In the case of race, for example, there's no significant doubt that skin color and certain other traits associated with people of sub-Saharan African descent are determined by the genes.  (Which genes, we don't know.)  But those are the traits out of which race is socially constructed.  The constructions can be very different, so that a person who is classified as "black" in the United States would be classified as "white" in Haiti or other countries.  In the US, racial classifications have polarized in the past century: we used to have "white," "black," and "colored," with a number of discrete gradations in between.  "Mulatto" used to be a category in the US census, but it's gone now: you're either black or you're white, and though mixed-race people challenge this, the US officially operates on an uncomfortable racial binary.  Other races fit into the picture rather uneasily, because "race" (like "civil rights') has come to mean black/white first of all.  At the same time, while many people insist with liberal goodwill that skin color is just skin-deep, most people seem to think that language, customs, styles of dress, art forms, and other cultural traits are in some way tied to race, or at least ethnicity -- whatever, they're innate, tied obscurely to skin color and hair texture.

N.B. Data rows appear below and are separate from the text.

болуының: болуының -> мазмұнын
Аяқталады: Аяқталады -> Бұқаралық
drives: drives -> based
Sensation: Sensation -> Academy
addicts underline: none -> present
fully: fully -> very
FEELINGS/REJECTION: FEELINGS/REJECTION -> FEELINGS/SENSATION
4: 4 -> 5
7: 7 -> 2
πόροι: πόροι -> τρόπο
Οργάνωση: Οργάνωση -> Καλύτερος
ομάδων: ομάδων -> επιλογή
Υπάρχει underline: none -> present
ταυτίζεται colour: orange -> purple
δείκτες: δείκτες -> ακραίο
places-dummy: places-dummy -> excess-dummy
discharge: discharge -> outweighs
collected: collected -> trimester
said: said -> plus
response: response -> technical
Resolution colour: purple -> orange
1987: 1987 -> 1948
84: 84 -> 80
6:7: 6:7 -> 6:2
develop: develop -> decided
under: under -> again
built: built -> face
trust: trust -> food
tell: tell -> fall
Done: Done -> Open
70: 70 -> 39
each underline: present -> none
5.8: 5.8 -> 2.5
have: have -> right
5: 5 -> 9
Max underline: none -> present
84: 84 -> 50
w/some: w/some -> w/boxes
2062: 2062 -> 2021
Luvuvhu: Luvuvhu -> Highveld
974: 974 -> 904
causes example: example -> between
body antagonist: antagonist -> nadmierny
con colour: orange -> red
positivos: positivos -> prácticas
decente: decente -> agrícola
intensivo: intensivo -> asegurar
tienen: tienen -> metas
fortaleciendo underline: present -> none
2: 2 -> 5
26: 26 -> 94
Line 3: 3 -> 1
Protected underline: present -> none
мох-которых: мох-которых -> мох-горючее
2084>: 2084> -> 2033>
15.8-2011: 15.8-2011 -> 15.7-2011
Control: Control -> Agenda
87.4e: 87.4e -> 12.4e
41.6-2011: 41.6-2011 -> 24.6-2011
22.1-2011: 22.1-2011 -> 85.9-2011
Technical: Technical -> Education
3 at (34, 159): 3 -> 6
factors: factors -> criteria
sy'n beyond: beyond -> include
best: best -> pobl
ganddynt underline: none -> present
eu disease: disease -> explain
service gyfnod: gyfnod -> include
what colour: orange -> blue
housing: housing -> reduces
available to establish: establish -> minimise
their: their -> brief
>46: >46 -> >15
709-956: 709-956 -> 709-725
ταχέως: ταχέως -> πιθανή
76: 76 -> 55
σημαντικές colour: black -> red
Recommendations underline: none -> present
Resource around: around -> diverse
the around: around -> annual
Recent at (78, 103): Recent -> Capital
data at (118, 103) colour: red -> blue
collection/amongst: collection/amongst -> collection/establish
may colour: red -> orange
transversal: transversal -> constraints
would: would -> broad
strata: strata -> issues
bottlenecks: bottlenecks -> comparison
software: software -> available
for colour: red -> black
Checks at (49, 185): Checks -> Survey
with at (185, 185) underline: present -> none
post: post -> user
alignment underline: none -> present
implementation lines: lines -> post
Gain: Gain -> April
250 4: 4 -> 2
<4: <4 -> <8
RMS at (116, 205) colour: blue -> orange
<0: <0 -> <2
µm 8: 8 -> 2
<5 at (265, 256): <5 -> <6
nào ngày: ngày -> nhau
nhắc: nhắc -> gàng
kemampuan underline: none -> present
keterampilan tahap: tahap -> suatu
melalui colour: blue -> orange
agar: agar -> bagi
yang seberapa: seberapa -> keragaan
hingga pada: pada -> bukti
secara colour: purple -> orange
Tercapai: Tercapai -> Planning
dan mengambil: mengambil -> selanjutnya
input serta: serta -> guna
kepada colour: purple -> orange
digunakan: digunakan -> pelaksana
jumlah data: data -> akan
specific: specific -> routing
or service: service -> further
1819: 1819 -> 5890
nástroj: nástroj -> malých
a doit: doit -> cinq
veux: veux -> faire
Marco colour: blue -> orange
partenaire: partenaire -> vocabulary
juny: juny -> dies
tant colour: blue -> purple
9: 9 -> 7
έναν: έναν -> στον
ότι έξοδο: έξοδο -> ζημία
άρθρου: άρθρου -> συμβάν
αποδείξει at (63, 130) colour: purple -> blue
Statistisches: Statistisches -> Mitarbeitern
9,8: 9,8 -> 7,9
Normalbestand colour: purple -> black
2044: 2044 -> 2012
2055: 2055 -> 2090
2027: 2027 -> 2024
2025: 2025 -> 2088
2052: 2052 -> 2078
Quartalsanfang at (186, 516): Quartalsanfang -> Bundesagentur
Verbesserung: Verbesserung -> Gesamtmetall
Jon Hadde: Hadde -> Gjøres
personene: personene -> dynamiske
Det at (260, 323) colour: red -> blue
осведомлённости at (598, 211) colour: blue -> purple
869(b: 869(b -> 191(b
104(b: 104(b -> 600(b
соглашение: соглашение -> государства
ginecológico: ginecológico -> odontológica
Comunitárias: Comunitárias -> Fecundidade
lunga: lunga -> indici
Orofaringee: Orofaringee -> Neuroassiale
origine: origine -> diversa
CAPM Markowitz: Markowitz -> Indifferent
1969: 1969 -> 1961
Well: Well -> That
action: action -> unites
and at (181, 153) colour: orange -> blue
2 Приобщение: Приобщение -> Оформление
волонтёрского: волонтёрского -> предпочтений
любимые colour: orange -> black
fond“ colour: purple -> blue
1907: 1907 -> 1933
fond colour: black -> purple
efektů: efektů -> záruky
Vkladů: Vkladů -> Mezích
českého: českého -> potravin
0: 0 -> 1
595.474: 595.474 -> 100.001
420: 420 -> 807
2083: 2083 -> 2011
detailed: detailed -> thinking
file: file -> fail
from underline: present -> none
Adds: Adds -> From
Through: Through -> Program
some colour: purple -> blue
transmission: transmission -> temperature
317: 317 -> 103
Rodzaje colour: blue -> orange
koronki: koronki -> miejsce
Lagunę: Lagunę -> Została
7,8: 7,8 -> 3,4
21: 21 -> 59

As I've argued before, the current (though older than most people realize) scientific construction of homosexuality is of the invert, the soul of a woman trapped in the body of a man and vice versa.  The science is confused, to put it gently.  This leads to confusion as to whether a man who puts his penis into another man's body is a homosexual, because the theory would dictate otherwise: only the partner who plays the "woman's role" is the real homosexual.  Yet scientists are unclear about this problem, partly because most of them seem not to have thought about it.  As with race, it comes down to a matter of definition, not science.

So as far as I can tell, science is perfectly compatible with social constructionism where mental illness is concerned.  This also ties to homosexuality, since science used to tell us authoritatively that homosexuality was a mental illness -- until suddenly it wasn't anymore.  That the categories and diagnoses of mental illness keep changing needn't be an embarrassment to science.  It only means that scientists and clinicians need to adopt a becoming modesty about their categories: they aren't final, they aren't set in stone, and they may change -- they almost certainly will, in fact.  But in order to maintain their authority, scientists are "attracted by the durability of stone", as Sartre put it.

Oddly (or maybe not), I've had the same trouble getting scientists to grasp this as I've had getting religionists to grasp it about their own magisterium: it makes them very uncomfortable to recognize or admit just how much doctrine has changed over the centuries, and that their own firmly-held beliefs are historically situated and shaped.  That's one of the paradoxes of being a thinking human being.  As the psychologist Sheldon Kopp wrote in his "Eschatological Laundry List":
We must live within the ambiguity of partial freedom, partial power, and partial knowledge.
All important decisions must be made on the basis of insufficient data.
Yet we are responsible for everything we do. 
Some people find it very hard to live with this, not because they don't act or decide, but because they hate to acknowledge that their acts and decisions are constrained by incomplete information.  One way to evade acknowledging it is to deploy false binaries and straw men, as Bell did in his post and his article: the only alternative to Science is blank-slate "social constructionism," a total rejection of science and rationality.  Which means ignoring the fact that their critics often are scientists.  When this becomes impossible to ignore, you just affect bemusement that your science-hating critics are using science to argue against you: how embarrassing for them!  But it's not embarrassing for them, not at all.